Network packet size (bytes): 4096
Clock Time (ms.) Total : 1
One interesting things is, if I create a new excel and choose "Get data" option to import the csv file, the file can be literally correctly parsed.
Basically I can't find what I did wrong here. Can someone help me on this one?
CodePudding user response:
The SQL Server import facilities are very intolerant of bad data and even just formatting variations or options. In my career, I have literally spent thousands of work-hours trying to develop and debug import procedures for customers. I can tell you right now, that trying to fix this with SQL alone is both difficult and time-consuming.
When you have this problem (bad data and/or inconsistent formatting) it is almost always easier to find or develop a more flexible tool to pre-process the data into the rigid standard that SQL expects. So I would say that if Excel can parse it then just use Excel automation to pre-process them and then use SQL to import the Excel output. If that's not practical for you, then I'd advise writing your own tool in some client language (C#, Vb, Java, Python, etc.) to pre-process the files.
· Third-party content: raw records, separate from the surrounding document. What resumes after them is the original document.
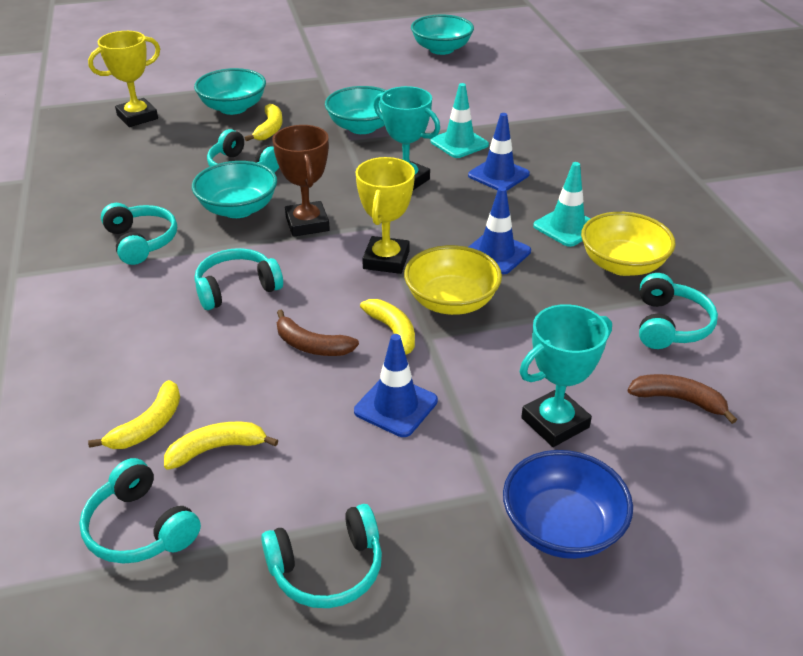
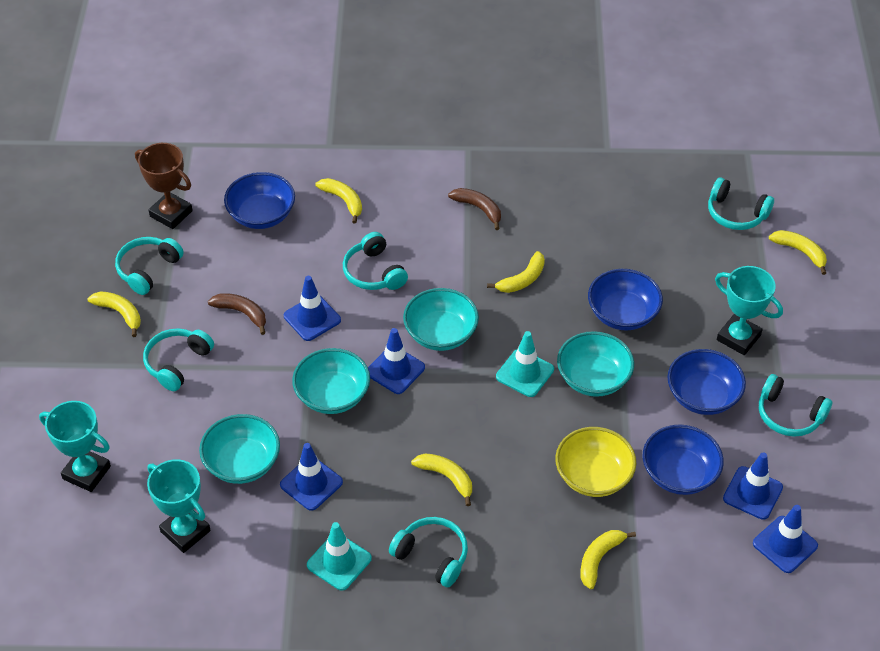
blue bowl: [503,450,633,559] = 1 -> [224,172,295,229] [588,269,663,330] [643,425,724,495] [667,349,746,415] = 4
blue traffic cone: [354,334,438,437] [468,113,530,191] [469,187,531,274] = 3 -> [280,443,343,511] [284,276,341,341] [368,328,425,394] [723,453,783,520] [753,505,818,573] = 5
turquoise trophy: [373,86,440,190] [520,304,612,447] = 2 -> [39,401,111,492] [147,459,211,553] [715,266,783,355] = 3
yellow banana: [88,380,180,449] [164,422,278,470] [245,104,283,141] [360,299,415,355] = 4 -> [87,291,141,337] [315,178,362,224] [411,453,472,506] [487,251,545,293] [580,530,636,589] [769,230,827,275] = 6
yellow bowl: [404,245,502,315] [581,212,676,276] = 2 -> [555,427,636,497] = 1
yellow trophy: [88,31,160,127] [356,157,415,274] = 2 -> none = 0

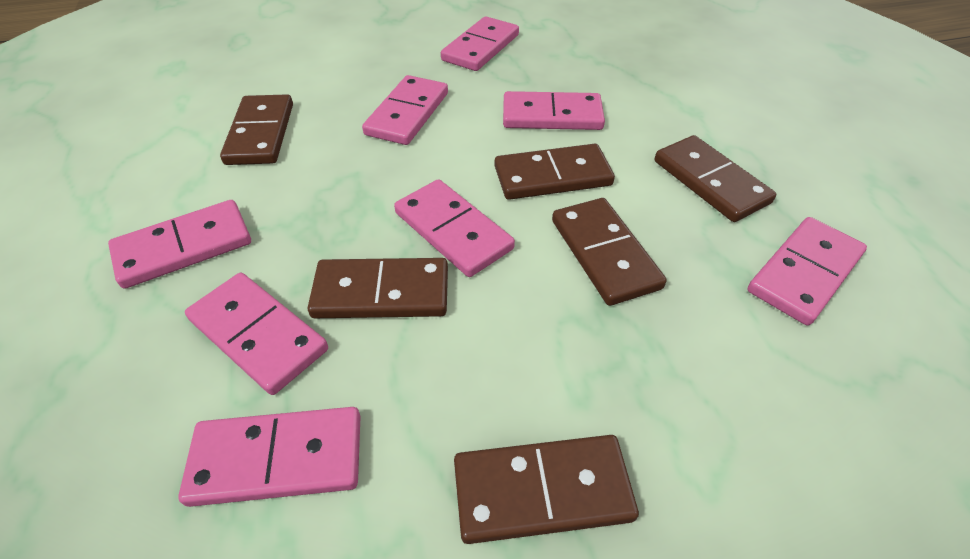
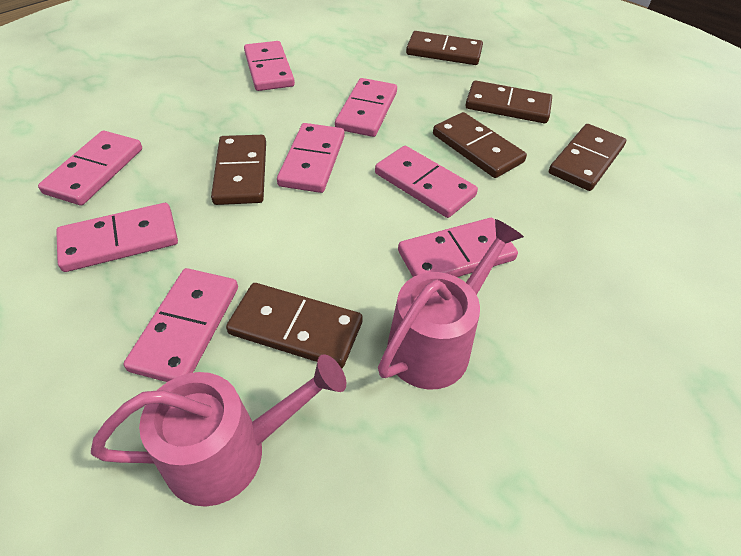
pink watering can: none = 0 -> [91,354,346,507] [378,219,524,390] = 2

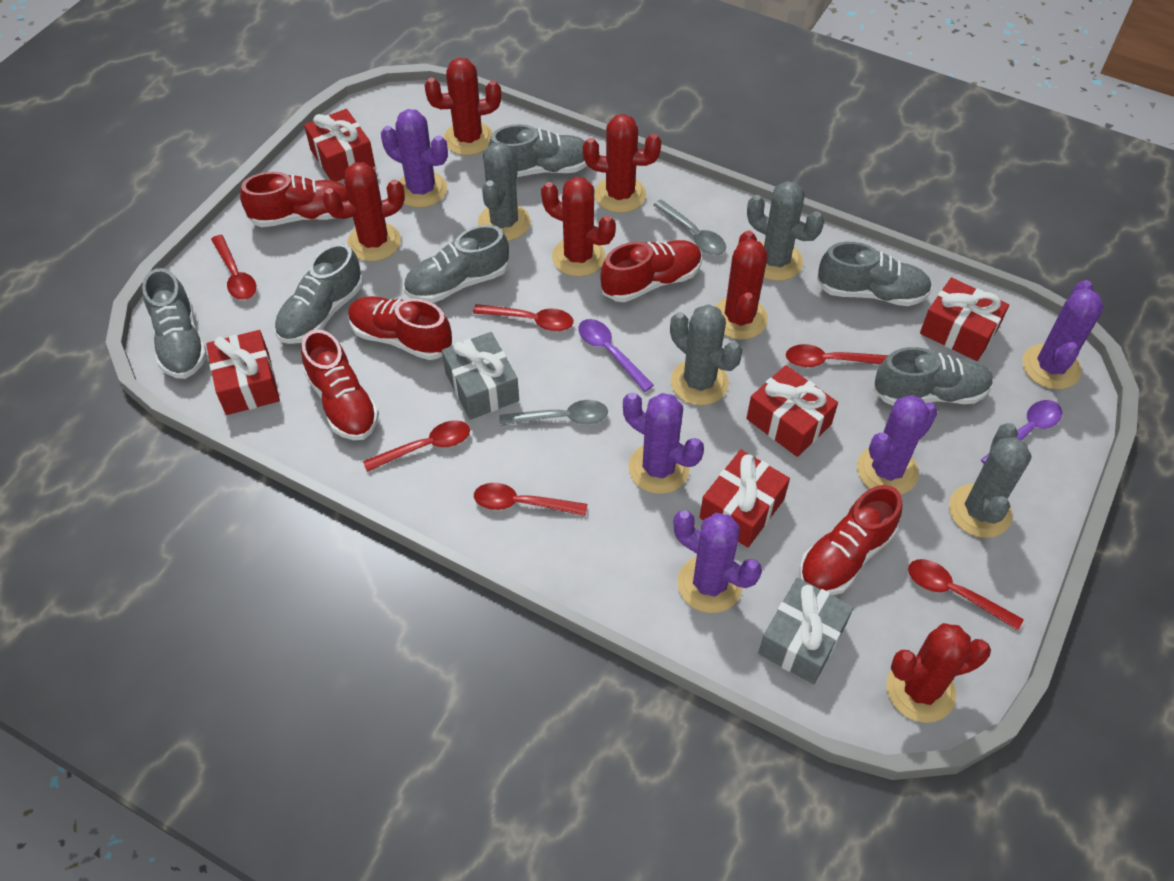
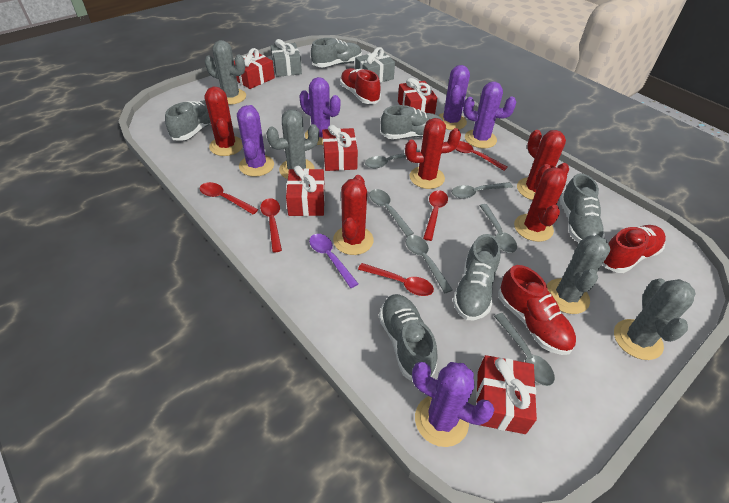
grey spoon: [499,400,608,426] [653,200,726,255] = 2 -> [365,151,421,168] [369,189,414,237] [406,235,453,293] [452,182,513,199] [479,204,517,253] [494,313,555,386] = 6
purple spoon: [578,319,654,392] [981,400,1062,464] = 2 -> [309,234,358,288] = 1
red cactus: [322,162,405,261] [424,58,501,155] [541,177,616,277] [583,114,661,213] [715,231,768,340] [887,623,991,723] = 6 -> [205,87,243,156] [333,175,373,255] [405,118,461,189] [514,164,567,242] [517,130,569,200] = 5
red shoe: [240,172,348,227] [301,329,379,440] [348,296,452,360] [600,240,702,302] [799,485,902,595] = 5 -> [340,68,381,104] [498,265,576,355] [603,225,666,273] = 3
red spoon: [211,235,256,300] [363,420,470,472] [473,304,573,331] [474,483,588,516] [786,344,889,367] [908,559,1024,630] = 6 -> [200,182,258,215] [260,198,282,252] [358,263,434,296] [423,190,448,241] [455,141,508,171] = 5

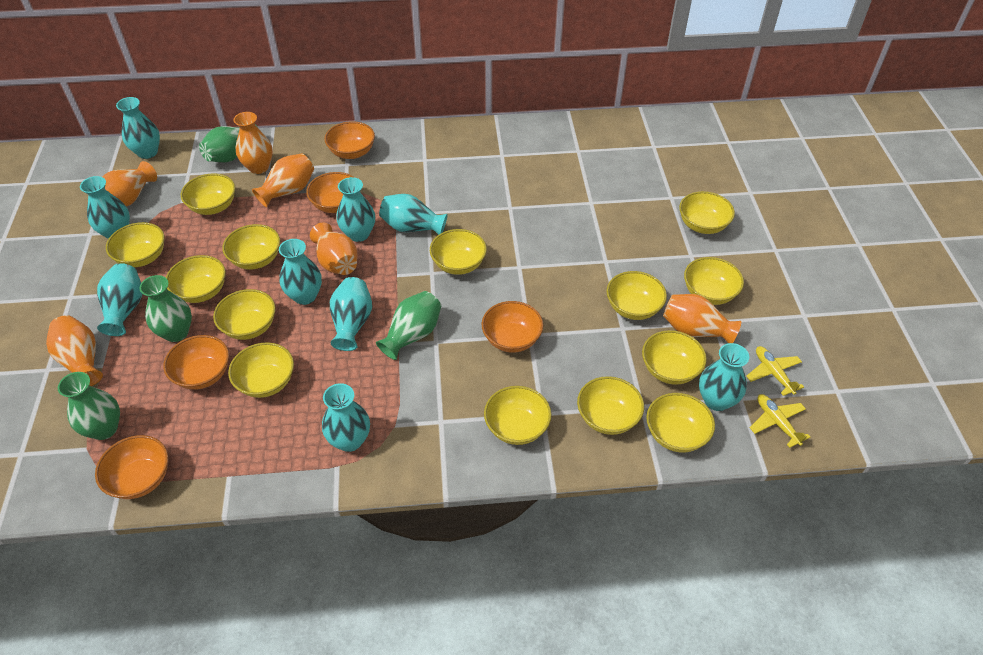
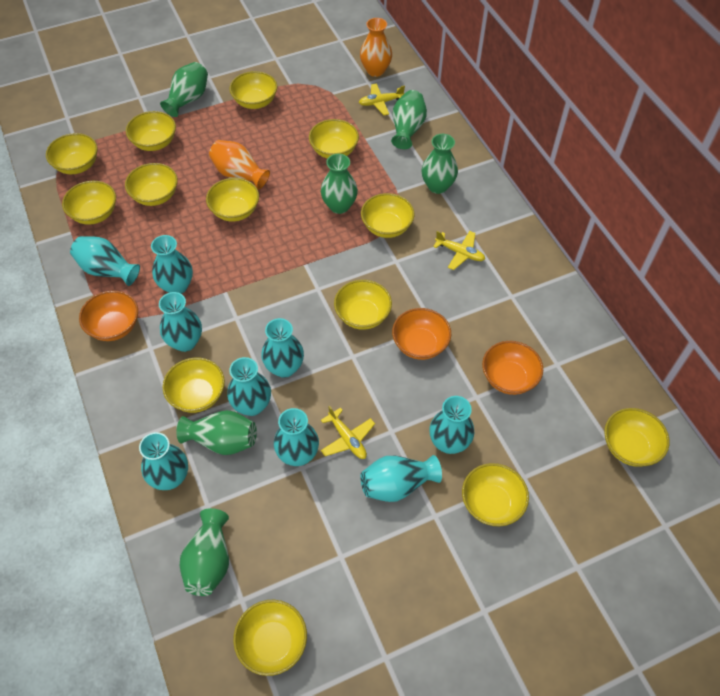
green vase: [58,372,120,440] [140,275,192,342] [199,126,258,162] [376,291,441,360] = 4 -> [160,62,208,117] [176,410,257,455] [180,508,229,596] [321,154,358,214] [391,90,427,149] [422,134,458,194] = 6
orange bowl: [95,435,168,499] [163,335,229,390] [306,172,355,213] [324,121,375,159] [482,301,543,353] = 5 -> [79,290,138,341] [392,308,451,360] [482,341,543,395] = 3
orange vase: [46,315,103,386] [102,161,157,207] [233,112,273,174] [252,153,314,208] [310,223,357,275] [663,294,741,343] = 6 -> [209,140,270,190] [360,18,392,77] = 2
yellow bowl: [106,222,165,267] [166,255,226,303] [181,173,235,215] [213,289,276,340] [222,224,280,270] [228,342,294,398] [430,229,487,275] [484,386,551,445] [577,376,644,435] [606,271,667,320] [642,330,707,385] [646,393,715,453] [679,191,735,234] [684,257,744,305] = 14 -> [46,133,98,174] [62,181,116,225] [125,163,178,206] [126,111,176,151] [163,358,225,413] [206,178,259,222] [229,71,277,109] [233,600,307,676] [309,119,359,159] [334,280,392,330] [361,193,415,238] [462,463,529,526] [604,408,670,467] = 13
yellow plane: [746,346,804,396] [750,394,810,448] = 2 -> [321,406,375,459] [359,83,405,115] [433,231,485,270] = 3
You can do it in SQL (and I have done it many times), but I promise you that it is a long complicated trek.
SSIS has more flexible error-handling for problems like this, but if you are not already familiar and using it, it has a very steep learning curve and your first SSIS project is likely to be very time-consuming also.